Classic Caesar Salad – Light
The Caesar salad was first tossed together in 1924 by Caesar Cardini, an Italian immigrant in Tijuana, Mexico. What started as a resourceful mix of lettuce, egg, cheese, and croutons quickly spread across North America. In Canada, it became a favourite during the steakhouse boom of the 1950s–60s and never left our tables. This lighter version keeps the bold, garlicky flavour but adds chicken, crisp Parma ham, and eggs to turn it into a meal.
Prep Time: 15 minutes
Total Time: 30 minutes
Serves: 4
Ingredients
For the Salad
1 large head romaine lettuce, washed and torn into pieces
1 cup garlic croutons
2 boiled eggs, quartered
150 g Parma ham (or prosciutto), grilled until crisp
1 cooked chicken breast, roasted and sliced
½ cup freshly grated Parmesan cheese
For the Dressing (light)
3 tbsp olive oil
Juice of 1 lemon
1 tsp anchovy paste
2 tbsp freshly grated Parmesan cheese
Salt & black pepper, to taste
Method
Make the dressing: whisk olive oil, lemon juice, anchovy paste, Parmesan, salt, and pepper until smooth.

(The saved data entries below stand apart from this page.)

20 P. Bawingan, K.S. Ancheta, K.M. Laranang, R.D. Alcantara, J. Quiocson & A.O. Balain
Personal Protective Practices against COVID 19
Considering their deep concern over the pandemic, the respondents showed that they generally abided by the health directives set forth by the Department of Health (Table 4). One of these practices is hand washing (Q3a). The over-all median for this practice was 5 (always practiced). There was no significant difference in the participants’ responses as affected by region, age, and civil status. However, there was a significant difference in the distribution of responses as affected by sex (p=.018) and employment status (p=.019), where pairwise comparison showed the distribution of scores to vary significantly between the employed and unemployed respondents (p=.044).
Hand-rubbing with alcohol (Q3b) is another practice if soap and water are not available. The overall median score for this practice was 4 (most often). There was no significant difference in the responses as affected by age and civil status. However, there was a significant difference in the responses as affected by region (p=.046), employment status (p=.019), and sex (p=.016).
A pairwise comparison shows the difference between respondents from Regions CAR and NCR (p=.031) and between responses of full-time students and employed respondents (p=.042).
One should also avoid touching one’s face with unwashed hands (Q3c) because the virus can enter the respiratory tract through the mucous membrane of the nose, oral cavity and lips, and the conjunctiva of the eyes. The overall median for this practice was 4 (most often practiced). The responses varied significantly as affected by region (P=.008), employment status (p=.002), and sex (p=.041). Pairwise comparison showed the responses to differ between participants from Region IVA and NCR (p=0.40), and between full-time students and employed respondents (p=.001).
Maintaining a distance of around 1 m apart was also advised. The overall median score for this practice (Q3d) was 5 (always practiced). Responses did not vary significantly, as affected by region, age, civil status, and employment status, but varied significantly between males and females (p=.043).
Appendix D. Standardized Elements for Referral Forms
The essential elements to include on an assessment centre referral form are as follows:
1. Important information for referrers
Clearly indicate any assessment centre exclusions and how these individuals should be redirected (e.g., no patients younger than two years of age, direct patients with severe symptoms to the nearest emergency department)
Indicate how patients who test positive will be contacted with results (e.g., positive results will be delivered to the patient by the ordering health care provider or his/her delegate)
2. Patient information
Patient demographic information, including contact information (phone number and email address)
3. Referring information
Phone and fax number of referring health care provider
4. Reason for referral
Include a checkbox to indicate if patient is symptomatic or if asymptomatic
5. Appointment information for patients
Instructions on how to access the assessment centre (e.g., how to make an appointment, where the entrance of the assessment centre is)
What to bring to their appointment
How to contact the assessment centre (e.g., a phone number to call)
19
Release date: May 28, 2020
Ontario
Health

Grill Parma ham until crisp, then set aside.
Toss romaine with half the dressing and arrange on a serving platter.
Top with croutons, eggs, chicken slices, Parma, and Parmesan.
Drizzle with the remaining dressing and serve immediately.
Variations
Canadian Twist – Swap Parma for Canadian back bacon or peameal for a local touch.
Maple Caesar – Add ½ tsp maple syrup to the dressing for subtle sweetness.
Lighter Version – Leave out the chicken and eggs for a classic side salad.